[Data items]
┌────────

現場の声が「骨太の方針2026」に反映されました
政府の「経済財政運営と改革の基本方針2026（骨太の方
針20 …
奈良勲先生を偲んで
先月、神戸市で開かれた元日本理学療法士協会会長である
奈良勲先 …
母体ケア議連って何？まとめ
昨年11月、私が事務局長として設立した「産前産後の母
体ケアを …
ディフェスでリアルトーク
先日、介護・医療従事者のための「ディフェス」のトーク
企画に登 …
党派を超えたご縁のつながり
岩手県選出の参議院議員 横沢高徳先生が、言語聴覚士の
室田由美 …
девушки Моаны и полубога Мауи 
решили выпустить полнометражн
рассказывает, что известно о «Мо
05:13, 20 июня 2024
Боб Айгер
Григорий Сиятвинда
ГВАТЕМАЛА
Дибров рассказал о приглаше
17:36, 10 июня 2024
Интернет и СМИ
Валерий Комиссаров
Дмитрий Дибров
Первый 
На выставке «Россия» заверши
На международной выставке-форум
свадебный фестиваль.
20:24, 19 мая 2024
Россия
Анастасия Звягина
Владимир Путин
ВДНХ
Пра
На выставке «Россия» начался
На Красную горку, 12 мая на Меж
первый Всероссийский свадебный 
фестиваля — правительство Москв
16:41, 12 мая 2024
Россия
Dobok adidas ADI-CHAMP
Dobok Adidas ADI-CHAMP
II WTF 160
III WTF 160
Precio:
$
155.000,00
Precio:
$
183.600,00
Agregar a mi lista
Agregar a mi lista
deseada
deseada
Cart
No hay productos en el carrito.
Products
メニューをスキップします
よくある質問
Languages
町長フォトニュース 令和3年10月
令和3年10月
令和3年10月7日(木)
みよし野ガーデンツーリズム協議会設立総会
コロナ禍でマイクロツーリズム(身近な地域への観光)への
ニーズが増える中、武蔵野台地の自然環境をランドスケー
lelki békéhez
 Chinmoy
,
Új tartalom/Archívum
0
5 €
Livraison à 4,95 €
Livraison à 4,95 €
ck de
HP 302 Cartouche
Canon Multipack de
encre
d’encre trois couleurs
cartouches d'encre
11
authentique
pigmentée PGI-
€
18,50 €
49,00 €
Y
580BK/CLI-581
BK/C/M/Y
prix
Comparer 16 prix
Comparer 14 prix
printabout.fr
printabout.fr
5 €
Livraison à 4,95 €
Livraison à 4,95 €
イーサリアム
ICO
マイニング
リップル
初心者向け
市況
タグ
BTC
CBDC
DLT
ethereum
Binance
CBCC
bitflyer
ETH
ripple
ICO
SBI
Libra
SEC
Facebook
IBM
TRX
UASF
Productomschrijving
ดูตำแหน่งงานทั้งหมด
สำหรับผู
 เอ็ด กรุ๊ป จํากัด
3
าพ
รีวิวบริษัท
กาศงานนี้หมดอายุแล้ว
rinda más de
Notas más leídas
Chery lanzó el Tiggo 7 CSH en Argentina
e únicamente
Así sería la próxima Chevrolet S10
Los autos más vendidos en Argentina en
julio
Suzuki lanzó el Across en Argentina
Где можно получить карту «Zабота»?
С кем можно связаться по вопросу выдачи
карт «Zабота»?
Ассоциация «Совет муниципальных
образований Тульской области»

└────────

## PROBLEM DESCRIPTION
Rename "Моаны" to "Ваианы" in the stretch from the start of the records through the line containing "рассказывает, что известно", and leave everything else unchanged.

## SOLUTION TO THIS EXERCISE
現場の声が「骨太の方針2026」に反映されました
政府の「経済財政運営と改革の基本方針2026（骨太の方
針20 …
奈良勲先生を偲んで
先月、神戸市で開かれた元日本理学療法士協会会長である
奈良勲先 …
母体ケア議連って何？まとめ
昨年11月、私が事務局長として設立した「産前産後の母
体ケアを …
ディフェスでリアルトーク
先日、介護・医療従事者のための「ディフェス」のトーク
企画に登 …
党派を超えたご縁のつながり
岩手県選出の参議院議員 横沢高徳先生が、言語聴覚士の
室田由美 …
девушки Ваианы и полубога Мауи 
решили выпустить полнометражн
рассказывает, что известно о «Мо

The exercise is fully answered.